* JOB:
Match on the string "SkyBeat" in the entries below and return every matching line.

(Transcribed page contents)
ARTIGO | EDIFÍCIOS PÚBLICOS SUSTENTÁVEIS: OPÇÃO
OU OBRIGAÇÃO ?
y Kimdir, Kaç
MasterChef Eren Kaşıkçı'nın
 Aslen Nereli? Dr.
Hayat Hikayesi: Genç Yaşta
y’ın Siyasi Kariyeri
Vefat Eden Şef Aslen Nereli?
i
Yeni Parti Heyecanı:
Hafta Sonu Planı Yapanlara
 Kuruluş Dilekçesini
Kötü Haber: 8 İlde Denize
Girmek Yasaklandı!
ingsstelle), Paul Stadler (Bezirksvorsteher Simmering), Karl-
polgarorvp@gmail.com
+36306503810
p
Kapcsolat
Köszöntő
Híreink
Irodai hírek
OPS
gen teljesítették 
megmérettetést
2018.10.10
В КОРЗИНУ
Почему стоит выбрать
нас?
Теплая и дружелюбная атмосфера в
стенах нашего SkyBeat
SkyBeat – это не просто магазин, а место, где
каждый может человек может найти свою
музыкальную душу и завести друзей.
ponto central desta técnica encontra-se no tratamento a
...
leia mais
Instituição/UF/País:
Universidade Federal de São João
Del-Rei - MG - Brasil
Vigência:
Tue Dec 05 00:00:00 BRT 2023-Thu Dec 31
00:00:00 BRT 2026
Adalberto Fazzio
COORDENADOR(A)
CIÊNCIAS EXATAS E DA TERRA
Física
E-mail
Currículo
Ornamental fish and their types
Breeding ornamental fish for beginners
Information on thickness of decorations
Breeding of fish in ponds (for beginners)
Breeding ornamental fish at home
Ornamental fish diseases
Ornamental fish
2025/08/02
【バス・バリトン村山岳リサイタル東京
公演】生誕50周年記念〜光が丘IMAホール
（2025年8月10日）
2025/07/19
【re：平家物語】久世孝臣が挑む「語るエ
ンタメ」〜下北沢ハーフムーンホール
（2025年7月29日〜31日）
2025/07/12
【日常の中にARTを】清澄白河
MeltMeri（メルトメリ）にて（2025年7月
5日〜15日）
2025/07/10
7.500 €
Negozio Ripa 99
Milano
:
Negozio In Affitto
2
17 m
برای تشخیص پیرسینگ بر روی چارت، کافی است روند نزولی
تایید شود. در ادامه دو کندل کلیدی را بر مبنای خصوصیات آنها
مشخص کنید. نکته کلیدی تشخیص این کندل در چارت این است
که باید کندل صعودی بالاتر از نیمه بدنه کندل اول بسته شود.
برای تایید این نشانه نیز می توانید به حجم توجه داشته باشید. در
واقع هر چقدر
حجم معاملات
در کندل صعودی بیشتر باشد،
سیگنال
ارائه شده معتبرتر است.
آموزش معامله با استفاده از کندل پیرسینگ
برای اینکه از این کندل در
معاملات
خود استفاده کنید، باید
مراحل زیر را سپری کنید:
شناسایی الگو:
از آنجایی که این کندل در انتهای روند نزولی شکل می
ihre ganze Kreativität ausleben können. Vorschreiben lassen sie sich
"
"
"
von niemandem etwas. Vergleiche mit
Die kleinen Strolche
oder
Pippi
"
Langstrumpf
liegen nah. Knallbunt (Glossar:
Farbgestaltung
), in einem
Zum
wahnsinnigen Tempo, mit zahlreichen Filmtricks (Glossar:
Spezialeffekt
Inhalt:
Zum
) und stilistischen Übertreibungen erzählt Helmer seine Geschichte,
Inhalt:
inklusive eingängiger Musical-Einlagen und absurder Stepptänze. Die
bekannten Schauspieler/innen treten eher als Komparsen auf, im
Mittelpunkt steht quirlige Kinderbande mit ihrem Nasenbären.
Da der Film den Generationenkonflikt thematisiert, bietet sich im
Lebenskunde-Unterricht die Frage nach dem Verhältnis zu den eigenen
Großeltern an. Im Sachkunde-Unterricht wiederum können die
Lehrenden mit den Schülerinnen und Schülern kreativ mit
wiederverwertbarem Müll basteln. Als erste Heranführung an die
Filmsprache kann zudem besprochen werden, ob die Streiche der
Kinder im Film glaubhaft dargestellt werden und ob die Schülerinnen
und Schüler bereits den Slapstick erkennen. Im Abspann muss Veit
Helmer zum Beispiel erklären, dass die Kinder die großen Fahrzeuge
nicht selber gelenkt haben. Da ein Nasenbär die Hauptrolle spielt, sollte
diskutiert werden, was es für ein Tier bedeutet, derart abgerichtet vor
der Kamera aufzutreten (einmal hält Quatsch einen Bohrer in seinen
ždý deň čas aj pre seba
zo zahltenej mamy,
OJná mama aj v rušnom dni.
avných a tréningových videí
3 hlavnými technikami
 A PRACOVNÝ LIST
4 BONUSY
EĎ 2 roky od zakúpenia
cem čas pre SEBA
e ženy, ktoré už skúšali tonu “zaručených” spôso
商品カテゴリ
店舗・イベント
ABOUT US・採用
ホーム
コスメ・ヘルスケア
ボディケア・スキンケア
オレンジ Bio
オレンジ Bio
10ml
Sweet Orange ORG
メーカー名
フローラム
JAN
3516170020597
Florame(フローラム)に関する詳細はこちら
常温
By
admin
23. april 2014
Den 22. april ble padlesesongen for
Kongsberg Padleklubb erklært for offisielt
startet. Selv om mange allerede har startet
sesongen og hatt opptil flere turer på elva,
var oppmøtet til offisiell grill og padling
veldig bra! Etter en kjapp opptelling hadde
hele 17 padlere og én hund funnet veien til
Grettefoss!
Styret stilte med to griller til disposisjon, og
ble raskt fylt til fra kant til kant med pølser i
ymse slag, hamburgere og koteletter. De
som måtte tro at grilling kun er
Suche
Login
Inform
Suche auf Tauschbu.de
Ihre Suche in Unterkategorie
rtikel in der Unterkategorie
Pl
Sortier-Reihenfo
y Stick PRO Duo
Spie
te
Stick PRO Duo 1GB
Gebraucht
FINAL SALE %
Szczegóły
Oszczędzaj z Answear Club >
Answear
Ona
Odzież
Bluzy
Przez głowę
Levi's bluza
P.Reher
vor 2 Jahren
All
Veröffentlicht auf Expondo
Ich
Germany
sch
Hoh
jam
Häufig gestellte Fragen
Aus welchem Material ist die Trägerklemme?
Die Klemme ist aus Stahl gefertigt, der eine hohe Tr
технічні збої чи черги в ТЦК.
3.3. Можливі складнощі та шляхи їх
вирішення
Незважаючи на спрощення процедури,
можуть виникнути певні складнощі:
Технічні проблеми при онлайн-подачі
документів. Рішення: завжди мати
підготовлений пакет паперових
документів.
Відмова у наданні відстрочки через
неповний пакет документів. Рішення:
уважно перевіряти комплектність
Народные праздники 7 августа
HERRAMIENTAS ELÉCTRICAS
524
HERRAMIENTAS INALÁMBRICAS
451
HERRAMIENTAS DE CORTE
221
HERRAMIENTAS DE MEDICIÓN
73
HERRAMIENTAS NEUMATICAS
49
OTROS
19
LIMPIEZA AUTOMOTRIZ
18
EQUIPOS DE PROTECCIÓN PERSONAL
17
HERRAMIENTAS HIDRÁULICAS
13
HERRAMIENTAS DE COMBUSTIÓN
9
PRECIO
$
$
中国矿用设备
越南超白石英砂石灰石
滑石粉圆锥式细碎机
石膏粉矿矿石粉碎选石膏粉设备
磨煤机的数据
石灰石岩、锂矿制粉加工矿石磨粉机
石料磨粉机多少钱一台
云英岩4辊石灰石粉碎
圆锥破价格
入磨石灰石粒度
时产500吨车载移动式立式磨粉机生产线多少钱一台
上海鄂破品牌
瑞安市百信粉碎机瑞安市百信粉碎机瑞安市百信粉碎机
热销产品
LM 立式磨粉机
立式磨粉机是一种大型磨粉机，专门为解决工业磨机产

* EXERCISE ANSWER:
стенах нашего SkyBeat
SkyBeat – это не просто магазин, а место, где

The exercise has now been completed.